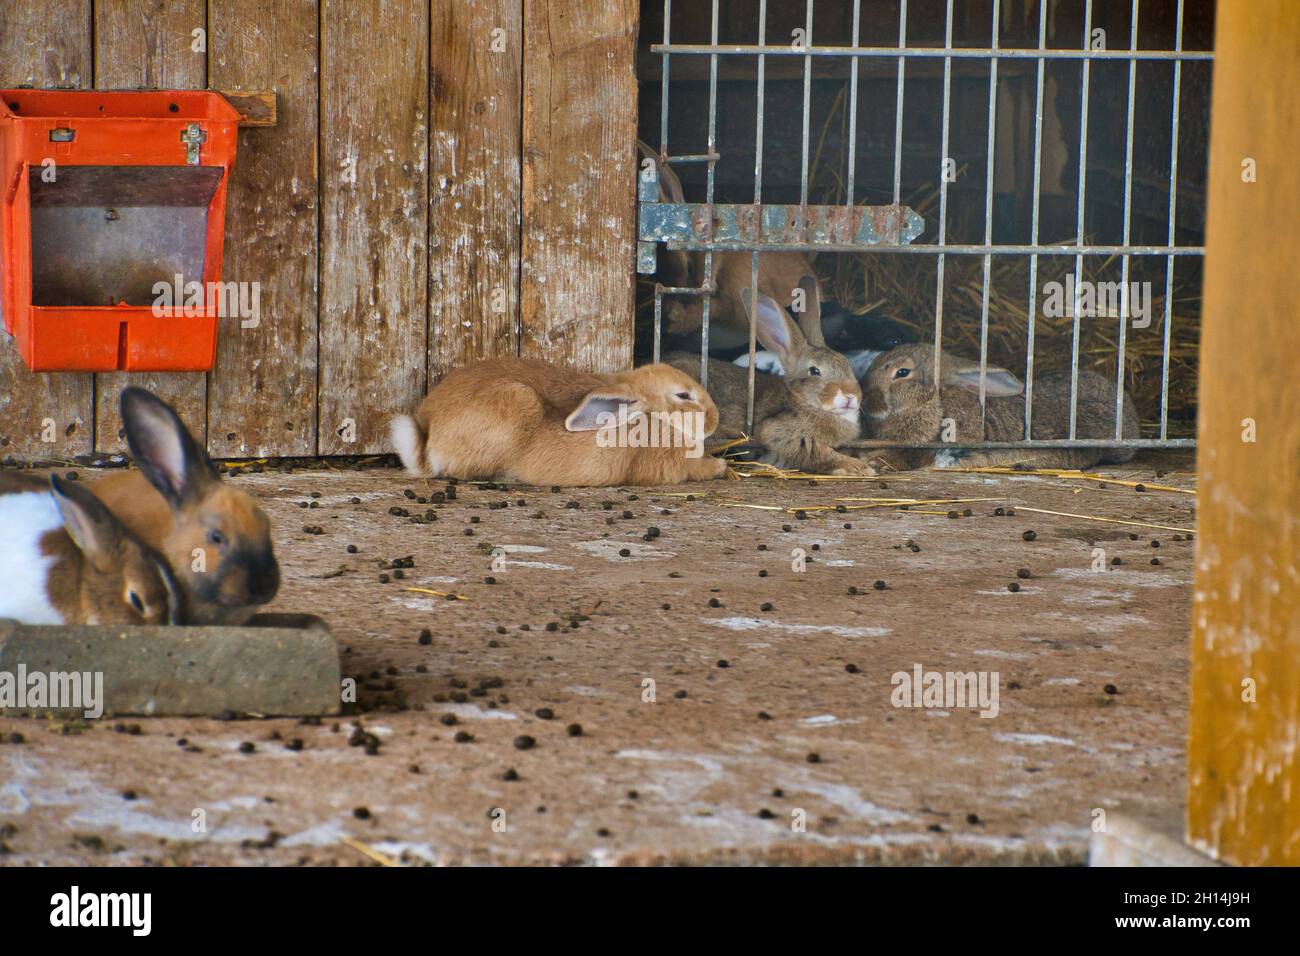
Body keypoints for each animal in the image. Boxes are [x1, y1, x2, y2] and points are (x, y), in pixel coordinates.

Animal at [666, 287, 874, 476]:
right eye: (815, 371)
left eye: (847, 364)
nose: (852, 396)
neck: (803, 402)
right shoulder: (785, 434)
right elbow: (819, 453)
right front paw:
______________________________
_Activity_:
In the entries above, find each line with "right" and list it.

_Solution to the exercise_:
right eye: (815, 371)
right shoulder: (785, 434)
right elbow: (819, 453)
right front paw:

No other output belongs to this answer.